One of my most-visted posts August 4, 2023 quotes Graham Readfearn at The Guardian, July 29, 2023, and others, "[In Antarctica] an area bigger than Mexico has failed to freeze, worrying scientists." Jess Thomson reported at newsweek.com July 26, 2023, "Eliot Jacobson, a retired professor of mathematics and computer science, using data from Japan's National Institute of Polar Research" noted, the recent Antarctic melt is "about a 1-in-2.7[million] year event."
I am grateful to Amsterdam Quarterly for publishing my poem about Antarctica in the September 2023 issue which I hope doesn't come true.
I also had a poem in their Autumn 2016 issue on Climate (Change), a poem in May 2014 called "Of Whales and the Hinckley Hunt on Christmas Eve, 1818," and a poem in September 2013 called "At Lake Absarraca" about rewilding buffalo and elk.
My favorite recent climate article is "A climate of the unthinkable on a burning Earth" by Andrew Y. Glikson October 26, 2023 at arctic-news.blogspot.com. I also appreciate the article he noted about Antarctic ecologist Dana Bergstrom and others silenced and/or punished for speaking. That article at abc.net.au/news notes, "Ecologists and climate scientists have told the ABC of a widespread culture of suppression and self-censorship. [par break] Sometimes it’s insidious, driven by the fear of losing funding or contracts. [par break] Sometimes it’s overt, through active gagging or academic careers being threatened. [par break] All of that for attempting to 'speak the truth' about environmental damage, ecosystem collapse and climate change."

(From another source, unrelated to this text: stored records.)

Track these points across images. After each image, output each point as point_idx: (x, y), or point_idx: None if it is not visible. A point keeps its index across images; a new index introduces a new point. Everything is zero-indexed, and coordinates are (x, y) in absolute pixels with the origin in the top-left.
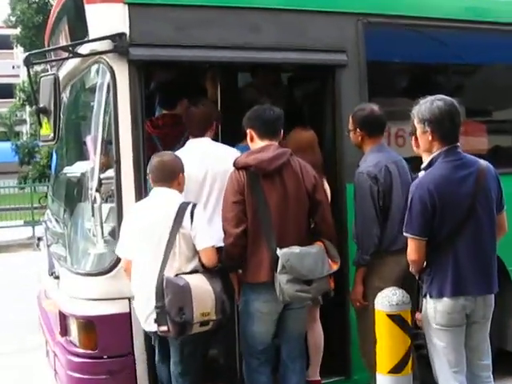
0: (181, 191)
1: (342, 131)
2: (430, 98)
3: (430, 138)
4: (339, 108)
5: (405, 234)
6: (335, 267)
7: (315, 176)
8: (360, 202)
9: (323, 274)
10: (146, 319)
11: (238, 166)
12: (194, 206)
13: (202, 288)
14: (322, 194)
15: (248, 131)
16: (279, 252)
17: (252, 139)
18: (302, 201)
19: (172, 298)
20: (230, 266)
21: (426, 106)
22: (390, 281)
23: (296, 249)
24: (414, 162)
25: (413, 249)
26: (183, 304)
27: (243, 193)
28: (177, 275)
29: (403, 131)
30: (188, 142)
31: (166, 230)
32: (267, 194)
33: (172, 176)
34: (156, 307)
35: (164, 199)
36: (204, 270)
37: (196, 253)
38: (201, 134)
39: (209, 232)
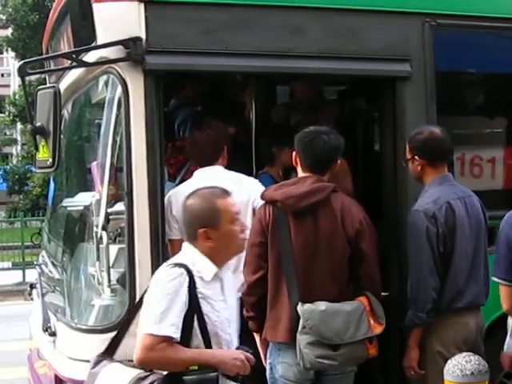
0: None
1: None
2: None
3: None
4: (401, 130)
5: (493, 277)
6: (378, 330)
7: (362, 221)
8: (415, 247)
9: (355, 338)
10: None
11: (264, 200)
12: None
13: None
14: (367, 242)
15: (294, 153)
16: (300, 308)
17: (296, 164)
18: (338, 248)
19: None
20: (250, 319)
21: None
22: (453, 346)
23: (322, 305)
24: (495, 197)
25: (503, 296)
26: None
27: (265, 233)
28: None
29: (480, 159)
30: (196, 172)
31: None
32: (294, 237)
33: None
34: None
35: None
36: None
37: None
38: (209, 164)
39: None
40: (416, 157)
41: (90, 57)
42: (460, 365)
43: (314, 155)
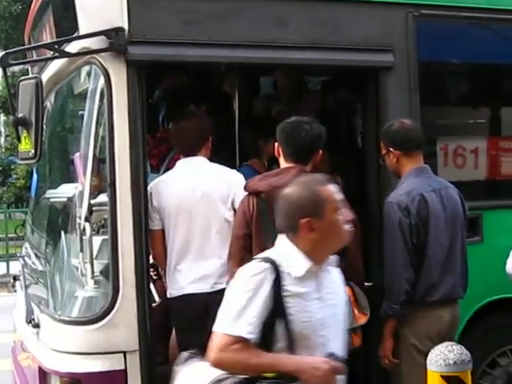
0: None
1: None
2: None
3: None
4: (384, 120)
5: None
6: (362, 320)
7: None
8: (389, 239)
9: None
10: None
11: (248, 191)
12: None
13: None
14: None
15: (276, 144)
16: None
17: (279, 154)
18: None
19: None
20: None
21: None
22: (427, 338)
23: None
24: (478, 188)
25: None
26: None
27: (249, 225)
28: None
29: (463, 149)
30: (179, 162)
31: None
32: None
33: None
34: None
35: None
36: None
37: None
38: (193, 153)
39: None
40: (391, 149)
41: (73, 47)
42: (443, 354)
43: (296, 145)
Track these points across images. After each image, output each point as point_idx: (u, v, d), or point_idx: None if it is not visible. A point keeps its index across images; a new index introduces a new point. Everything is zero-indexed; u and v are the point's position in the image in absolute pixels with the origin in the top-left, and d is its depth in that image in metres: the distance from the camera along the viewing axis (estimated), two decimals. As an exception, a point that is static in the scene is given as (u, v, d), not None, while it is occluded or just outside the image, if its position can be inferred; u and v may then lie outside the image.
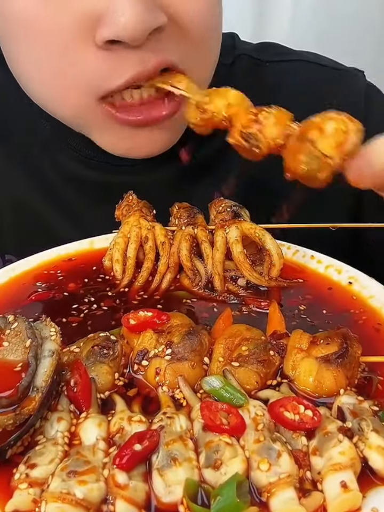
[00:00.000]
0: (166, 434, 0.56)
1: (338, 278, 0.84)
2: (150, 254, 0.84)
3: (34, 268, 0.86)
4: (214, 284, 0.82)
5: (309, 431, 0.57)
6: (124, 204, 0.91)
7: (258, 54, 1.07)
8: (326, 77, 1.08)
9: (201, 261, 0.84)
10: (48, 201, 1.04)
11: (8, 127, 1.04)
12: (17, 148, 1.04)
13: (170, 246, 0.85)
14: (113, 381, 0.64)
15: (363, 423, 0.57)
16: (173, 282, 0.83)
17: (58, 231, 1.04)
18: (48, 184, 1.04)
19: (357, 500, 0.51)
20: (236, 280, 0.83)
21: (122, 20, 0.68)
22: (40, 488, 0.52)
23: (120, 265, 0.83)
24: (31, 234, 1.05)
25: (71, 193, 1.04)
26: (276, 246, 0.82)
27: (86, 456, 0.54)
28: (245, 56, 1.06)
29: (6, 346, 0.61)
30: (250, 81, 1.02)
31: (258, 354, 0.65)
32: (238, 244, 0.82)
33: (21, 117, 1.02)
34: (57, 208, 1.05)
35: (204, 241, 0.84)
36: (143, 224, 0.86)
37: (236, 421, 0.57)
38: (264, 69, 1.06)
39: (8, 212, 1.06)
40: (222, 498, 0.50)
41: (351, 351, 0.64)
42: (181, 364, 0.64)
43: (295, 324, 0.75)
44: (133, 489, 0.51)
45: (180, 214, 0.89)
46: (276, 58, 1.08)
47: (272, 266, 0.82)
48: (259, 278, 0.82)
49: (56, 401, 0.60)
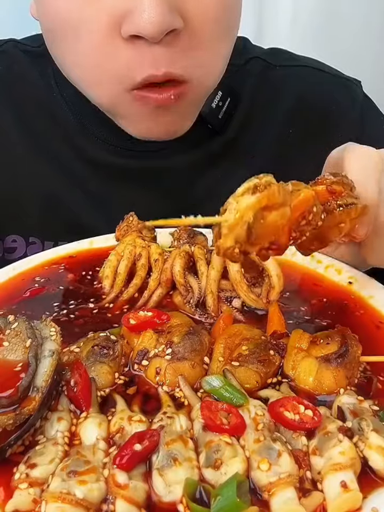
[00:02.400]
0: (166, 434, 0.56)
1: (338, 278, 0.84)
2: (140, 271, 0.82)
3: (34, 267, 0.86)
4: (207, 302, 0.77)
5: (309, 431, 0.57)
6: (123, 224, 0.90)
7: (270, 58, 1.13)
8: (328, 83, 1.13)
9: (196, 278, 0.80)
10: (74, 190, 1.07)
11: (33, 120, 1.07)
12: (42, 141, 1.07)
13: (164, 263, 0.82)
14: (113, 380, 0.64)
15: (363, 423, 0.57)
16: (164, 299, 0.80)
17: (84, 218, 1.07)
18: (74, 173, 1.07)
19: (357, 499, 0.51)
20: (230, 301, 0.78)
21: (145, 16, 0.75)
22: (40, 488, 0.52)
23: (109, 281, 0.82)
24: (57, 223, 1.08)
25: (95, 179, 1.07)
26: (275, 266, 0.78)
27: (86, 456, 0.54)
28: (258, 59, 1.12)
29: (6, 346, 0.61)
30: (260, 82, 1.11)
31: (258, 354, 0.65)
32: (236, 263, 0.77)
33: (46, 110, 1.06)
34: (82, 196, 1.07)
35: (200, 259, 0.81)
36: (138, 243, 0.85)
37: (236, 420, 0.57)
38: (274, 72, 1.12)
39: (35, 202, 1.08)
40: (222, 498, 0.50)
41: (351, 350, 0.64)
42: (181, 364, 0.64)
43: (295, 324, 0.75)
44: (133, 489, 0.51)
45: (180, 235, 0.87)
46: (285, 63, 1.14)
47: (271, 288, 0.78)
48: (256, 300, 0.77)
49: (56, 401, 0.60)
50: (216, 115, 1.04)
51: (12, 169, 1.07)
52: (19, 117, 1.07)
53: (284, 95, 1.10)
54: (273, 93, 1.10)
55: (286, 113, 1.10)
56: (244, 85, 1.09)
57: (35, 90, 1.07)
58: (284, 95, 1.10)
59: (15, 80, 1.08)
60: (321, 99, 1.11)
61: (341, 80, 1.15)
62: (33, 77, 1.07)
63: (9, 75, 1.08)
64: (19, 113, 1.07)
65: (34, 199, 1.07)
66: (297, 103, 1.10)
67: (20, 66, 1.08)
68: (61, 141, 1.06)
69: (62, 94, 1.05)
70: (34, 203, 1.08)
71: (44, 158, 1.07)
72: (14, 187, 1.08)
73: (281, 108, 1.10)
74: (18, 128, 1.07)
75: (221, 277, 0.80)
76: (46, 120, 1.07)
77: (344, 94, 1.12)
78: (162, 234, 0.91)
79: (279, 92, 1.10)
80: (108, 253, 0.86)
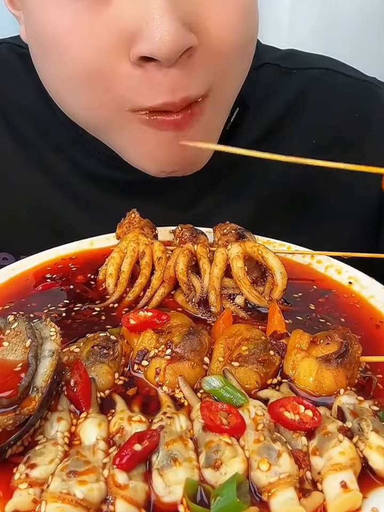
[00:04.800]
0: (166, 434, 0.55)
1: (338, 278, 0.84)
2: (145, 269, 0.81)
3: (34, 267, 0.86)
4: (209, 299, 0.76)
5: (309, 431, 0.57)
6: (125, 221, 0.89)
7: (285, 62, 1.06)
8: (350, 87, 1.06)
9: (198, 277, 0.80)
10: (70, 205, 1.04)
11: (25, 130, 1.04)
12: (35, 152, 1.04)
13: (167, 260, 0.82)
14: (113, 381, 0.64)
15: (363, 423, 0.57)
16: (166, 298, 0.79)
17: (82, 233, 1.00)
18: (70, 187, 1.03)
19: (357, 500, 0.51)
20: (233, 298, 0.78)
21: (157, 35, 0.68)
22: (40, 488, 0.52)
23: (113, 280, 0.80)
24: (48, 233, 1.04)
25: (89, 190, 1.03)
26: (279, 264, 0.78)
27: (86, 456, 0.54)
28: (270, 66, 1.05)
29: (6, 346, 0.61)
30: (276, 87, 1.03)
31: (258, 354, 0.65)
32: (239, 260, 0.78)
33: (39, 120, 1.02)
34: (80, 211, 1.04)
35: (203, 257, 0.80)
36: (141, 240, 0.84)
37: (236, 421, 0.57)
38: (291, 76, 1.05)
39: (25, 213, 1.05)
40: (222, 498, 0.50)
41: (351, 350, 0.64)
42: (181, 364, 0.64)
43: (295, 324, 0.74)
44: (133, 489, 0.51)
45: (182, 234, 0.86)
46: (302, 66, 1.07)
47: (275, 286, 0.77)
48: (258, 297, 0.76)
49: (56, 401, 0.60)
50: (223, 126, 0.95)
51: (4, 182, 1.04)
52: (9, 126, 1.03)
53: (303, 101, 1.03)
54: (292, 98, 1.04)
55: (306, 122, 1.03)
56: (254, 94, 1.01)
57: (27, 97, 1.02)
58: (304, 101, 1.03)
59: (6, 87, 1.03)
60: (345, 104, 1.04)
61: (364, 84, 1.07)
62: (28, 84, 1.00)
63: (1, 81, 1.03)
64: (9, 122, 1.03)
65: (28, 214, 1.04)
66: (318, 110, 1.04)
67: (12, 72, 1.03)
68: (55, 152, 1.02)
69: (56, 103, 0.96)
70: (27, 218, 1.04)
71: (37, 169, 1.03)
72: (5, 201, 1.04)
73: (300, 117, 1.03)
74: (10, 138, 1.03)
75: (224, 275, 0.79)
76: (38, 131, 1.02)
77: (369, 98, 1.05)
78: (162, 233, 0.91)
79: (299, 98, 1.04)
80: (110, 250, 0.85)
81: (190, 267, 0.81)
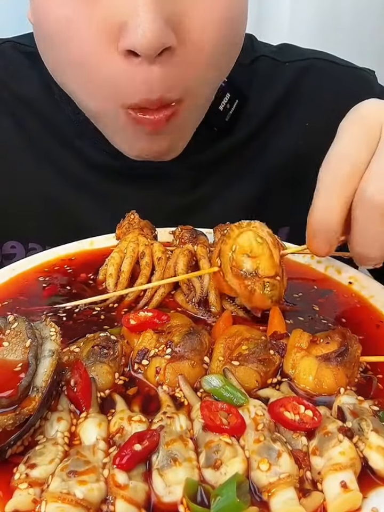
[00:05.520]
0: (166, 434, 0.55)
1: (338, 278, 0.84)
2: (145, 269, 0.81)
3: (34, 267, 0.86)
4: (210, 299, 0.77)
5: (309, 431, 0.57)
6: (125, 222, 0.90)
7: (278, 55, 1.10)
8: (342, 74, 1.10)
9: (198, 277, 0.79)
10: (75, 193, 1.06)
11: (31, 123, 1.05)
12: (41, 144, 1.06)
13: (167, 261, 0.82)
14: (114, 380, 0.64)
15: (363, 423, 0.57)
16: (166, 298, 0.80)
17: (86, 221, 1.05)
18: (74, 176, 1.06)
19: (357, 500, 0.51)
20: (233, 298, 0.77)
21: (140, 31, 0.72)
22: (40, 488, 0.52)
23: (113, 280, 0.81)
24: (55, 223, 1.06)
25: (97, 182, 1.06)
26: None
27: (86, 456, 0.54)
28: (265, 58, 1.09)
29: (6, 346, 0.61)
30: (270, 80, 1.07)
31: (258, 353, 0.65)
32: None
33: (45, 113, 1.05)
34: (84, 199, 1.06)
35: (203, 257, 0.81)
36: (141, 241, 0.84)
37: (236, 420, 0.57)
38: (283, 69, 1.08)
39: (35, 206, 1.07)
40: (222, 498, 0.50)
41: (351, 349, 0.64)
42: (181, 363, 0.64)
43: (295, 324, 0.74)
44: (133, 489, 0.51)
45: (181, 235, 0.87)
46: (295, 58, 1.10)
47: None
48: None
49: (56, 401, 0.60)
50: (223, 118, 1.02)
51: (10, 172, 1.06)
52: (16, 120, 1.05)
53: (297, 91, 1.07)
54: (285, 90, 1.07)
55: (300, 109, 1.07)
56: (251, 85, 1.05)
57: (32, 93, 1.04)
58: (298, 91, 1.07)
59: (11, 82, 1.06)
60: (337, 92, 1.06)
61: (355, 71, 1.11)
62: (33, 79, 1.04)
63: (5, 77, 1.06)
64: (16, 116, 1.05)
65: (34, 203, 1.06)
66: (311, 98, 1.07)
67: (17, 68, 1.06)
68: (60, 144, 1.05)
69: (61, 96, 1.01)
70: (33, 207, 1.06)
71: (43, 161, 1.05)
72: (12, 191, 1.06)
73: (294, 105, 1.07)
74: (17, 132, 1.05)
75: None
76: (44, 123, 1.05)
77: (361, 86, 1.07)
78: (161, 233, 0.91)
79: (292, 88, 1.07)
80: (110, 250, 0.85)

I recently told a group where I was invited to speak that watching University of Manchester professor Kevin Anderson interview Johan Rockström, co-director of the Potsdam Institute for Climate Impact Research, made me grateful to be a climate poet because "Rockström seemed restrained by his position, but a poet is free of what I call The Four Horsemen of Distraction: stakeholders, funding sources, constituencies, and agendas."